The eTIR international system (customs to customs) is a global United Nations border crossing facilitation tool. It will ensure the secure exchange of data about the international transit of goods, vehicles or containers according to the provisions of the TIR Convention between national customs systems and allow customs to manage the data on guarantees, issued by the guarantee chain to holders authorized to use the TIR system.
30.000 businesses and 3500 customs offices worldwide
The TIR system counts more than 30,000 authorised operators and is accepted at more than 3,500 customs offices worldwide.
History of the TIR Convention
For more than 70 years, TIR has made trade faster, easier and more secure. The legal framework for digitalisation – the new Annex 11 of the United Nations TIR Convention – will reinforce and expand TIR benefits for global multimodal trade. Under the auspices of the United Nations Economic Commission for Europe (UNECE), the TIR transit system was developed soon after the Second World War in order to help revitalise the economies of post-war Europe. The TIR Agreement was concluded in 1949 and its success led to the establishment in 1959 of the first TIR Convention.
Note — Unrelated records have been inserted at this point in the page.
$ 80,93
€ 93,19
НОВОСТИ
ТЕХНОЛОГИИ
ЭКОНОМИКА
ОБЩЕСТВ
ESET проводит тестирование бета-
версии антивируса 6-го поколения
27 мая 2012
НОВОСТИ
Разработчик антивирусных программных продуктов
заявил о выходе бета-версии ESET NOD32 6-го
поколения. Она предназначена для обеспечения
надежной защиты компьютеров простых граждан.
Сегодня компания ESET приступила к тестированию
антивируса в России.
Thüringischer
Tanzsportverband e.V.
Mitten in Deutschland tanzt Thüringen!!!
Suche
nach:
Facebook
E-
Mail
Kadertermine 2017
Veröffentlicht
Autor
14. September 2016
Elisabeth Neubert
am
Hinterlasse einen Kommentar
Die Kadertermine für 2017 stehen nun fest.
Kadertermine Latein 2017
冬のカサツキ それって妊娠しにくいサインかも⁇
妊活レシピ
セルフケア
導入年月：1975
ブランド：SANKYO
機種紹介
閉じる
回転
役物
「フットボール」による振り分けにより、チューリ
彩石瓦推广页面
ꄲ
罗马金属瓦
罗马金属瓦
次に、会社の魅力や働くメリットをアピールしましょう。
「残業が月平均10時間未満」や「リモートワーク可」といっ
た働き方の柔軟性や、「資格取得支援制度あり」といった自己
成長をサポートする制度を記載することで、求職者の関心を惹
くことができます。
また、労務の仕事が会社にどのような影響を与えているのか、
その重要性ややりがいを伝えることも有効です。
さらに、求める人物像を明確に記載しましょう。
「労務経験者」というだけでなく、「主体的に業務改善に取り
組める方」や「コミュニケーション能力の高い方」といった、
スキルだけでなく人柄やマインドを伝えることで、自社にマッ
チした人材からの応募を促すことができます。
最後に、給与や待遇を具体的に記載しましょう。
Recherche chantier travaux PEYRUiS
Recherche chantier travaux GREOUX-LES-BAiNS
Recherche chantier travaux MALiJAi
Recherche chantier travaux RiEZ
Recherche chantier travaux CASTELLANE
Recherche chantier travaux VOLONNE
The 1959 Convention was replaced by the current Customs Convention on the International Transport of Goods Under Cover of TIR Carnets in 1975 (TIR Convention 1975).
Legal Framework took 10 years+ to create
The final legal framework for electronic TIR follows more than a decade of planning, investment and trials with the support of Customs Authorities, TIR associations, and other regional and international bodies.
Not quite ready yet
Azerbaijan, Georgia, Iran (the Islamic Republic of), the Republic of Moldova, Pakistan, Tajikistan, Tunisia, Turkey and Uzbekistan, are in the process of interconnecting their customs information systems with the eTIR international system. Furthermore, on behalf of its member States, the European Union is in the process of finalizing a proof of concept to interconnect the European Union’s New Computerized Transit System (NCTS) with the eTIR international system.
The TIR Convention is maintained by the UNECE who, in co-operation with the TIR secretariat, also maintain a publication known as the TIR Handbook. The Handbook not only contains the text of the Convention but also a wealth of other useful information concerning the practical application of the Convention.